◆ **What the task requires**
Start at the line with "Nos cours de piano pour adultes" in the records below, stop at the line with "l'instrument et de", and return every line in that span exactly, the two end lines included.
----------
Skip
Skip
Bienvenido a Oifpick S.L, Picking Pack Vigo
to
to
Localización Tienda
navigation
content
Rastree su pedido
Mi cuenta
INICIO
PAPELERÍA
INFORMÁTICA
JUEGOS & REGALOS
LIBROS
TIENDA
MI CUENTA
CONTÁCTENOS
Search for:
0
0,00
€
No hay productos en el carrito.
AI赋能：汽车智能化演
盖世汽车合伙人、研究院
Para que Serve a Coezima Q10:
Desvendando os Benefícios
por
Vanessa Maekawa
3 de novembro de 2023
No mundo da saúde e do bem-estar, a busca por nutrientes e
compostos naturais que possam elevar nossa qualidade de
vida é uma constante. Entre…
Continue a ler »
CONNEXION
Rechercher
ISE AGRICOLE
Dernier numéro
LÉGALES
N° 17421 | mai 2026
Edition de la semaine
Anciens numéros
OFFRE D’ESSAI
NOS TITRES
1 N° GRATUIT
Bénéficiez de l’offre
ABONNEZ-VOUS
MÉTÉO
----------
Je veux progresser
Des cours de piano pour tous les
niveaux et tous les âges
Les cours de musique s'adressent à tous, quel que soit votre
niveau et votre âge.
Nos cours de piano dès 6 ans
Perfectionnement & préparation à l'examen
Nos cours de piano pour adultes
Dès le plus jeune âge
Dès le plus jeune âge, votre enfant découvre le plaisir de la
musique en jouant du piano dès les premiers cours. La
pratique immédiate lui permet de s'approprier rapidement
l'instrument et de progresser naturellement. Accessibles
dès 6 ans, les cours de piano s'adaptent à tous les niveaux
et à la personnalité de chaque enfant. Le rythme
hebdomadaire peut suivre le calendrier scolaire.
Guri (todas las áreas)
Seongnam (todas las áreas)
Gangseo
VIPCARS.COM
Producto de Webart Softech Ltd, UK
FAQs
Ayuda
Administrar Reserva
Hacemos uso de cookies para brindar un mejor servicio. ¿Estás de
----------
◆ **Answer to this exercise**
Nos cours de piano pour adultes
Dès le plus jeune âge
Dès le plus jeune âge, votre enfant découvre le plaisir de la
musique en jouant du piano dès les premiers cours. La
pratique immédiate lui permet de s'approprier rapidement
l'instrument et de progresser naturellement. Accessibles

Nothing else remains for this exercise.